What the task asks
Transcribe the entries that come next exactly, but not the pictures they contain.

Entries supplied
_____

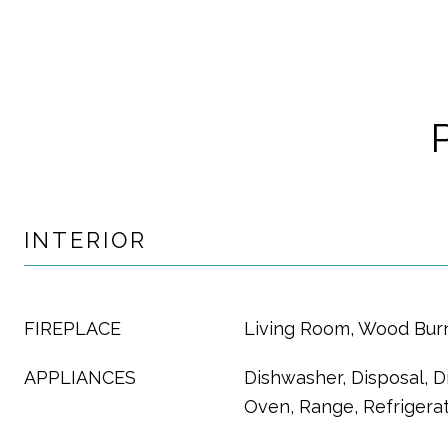
INTERIOR
FIREPLACE
Living Room, Wood Bur
APPLIANCES
Dishwasher, Disposal, D
Oven, Range, Refrigera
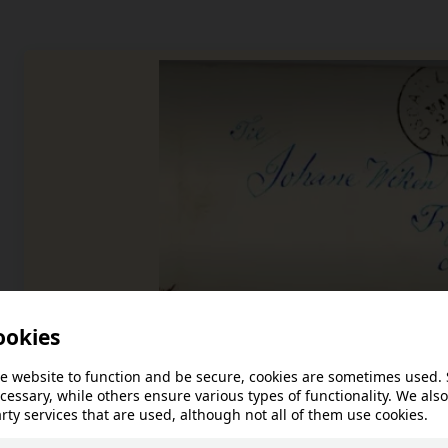
Anno Glomdalsmus
Excerpt from Engebret Persen Løb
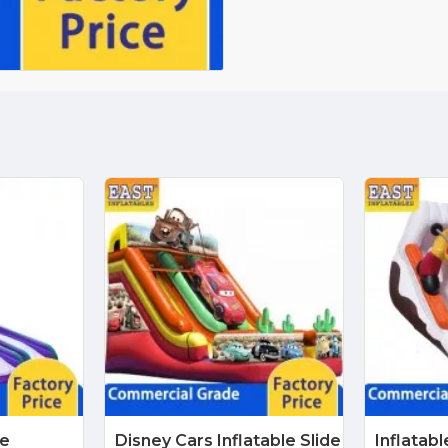
de
Disney Cars Inflatable Slide
Inflatab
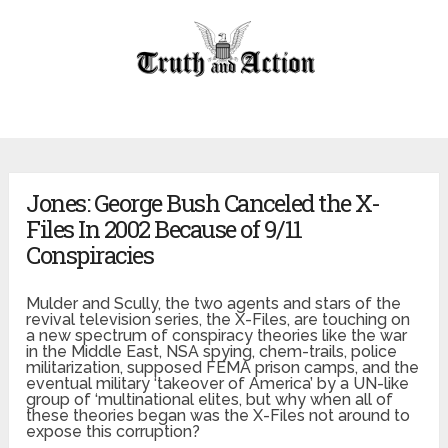
Jones: George Bush Canceled the X-
Files In 2002 Because of 9/11
Conspiracies
Mulder and
Scully
, the two agents and stars of the
revival television series, the X-Files, are touching on
a new spectrum of conspiracy theories like the war
in the Middle East, NSA spying, chem-trails, police
militarization, supposed FEMA prison camps, and the
eventual military ‘takeover of America’ by a UN-like
group of ‘multinational elites, but why when all of
these theories began was the X-Files not around to
expose this corruption?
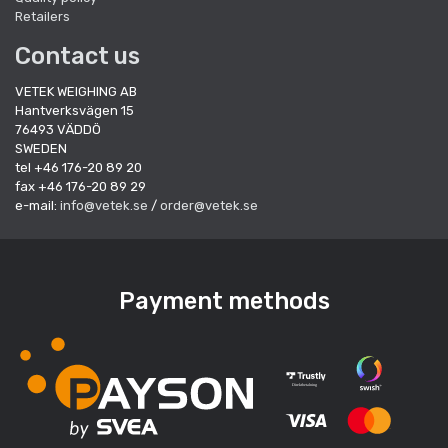
Retailers
Contact us
VETEK WEIGHING AB
Hantverksvägen 15
76493 VÄDDÖ
SWEDEN
tel +46 176-20 89 20
fax +46 176-20 89 29
e-mail:
info@vetek.se
/
order@vetek.se
Payment methods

_____

Answer to this problem
INTERIOR
FIREPLACE
Living Room, Wood Bur
APPLIANCES
Dishwasher, Disposal, D
Oven, Range, Refrigera
Anno Glomdalsmus
Excerpt from Engebret Persen Løb
de
Disney Cars Inflatable Slide
Inflatab
Jones: George Bush Canceled the X-
Files In 2002 Because of 9/11
Conspiracies
Mulder and
Scully
, the two agents and stars of the
revival television series, the X-Files, are touching on
a new spectrum of conspiracy theories like the war
in the Middle East, NSA spying, chem-trails, police
militarization, supposed FEMA prison camps, and the
eventual military ‘takeover of America’ by a UN-like
group of ‘multinational elites, but why when all of
these theories began was the X-Files not around to
expose this corruption?
Retailers
Contact us
VETEK WEIGHING AB
Hantverksvägen 15
76493 VÄDDÖ
SWEDEN
tel +46 176-20 89 20
fax +46 176-20 89 29
e-mail:
info@vetek.se
/
order@vetek.se
Payment methods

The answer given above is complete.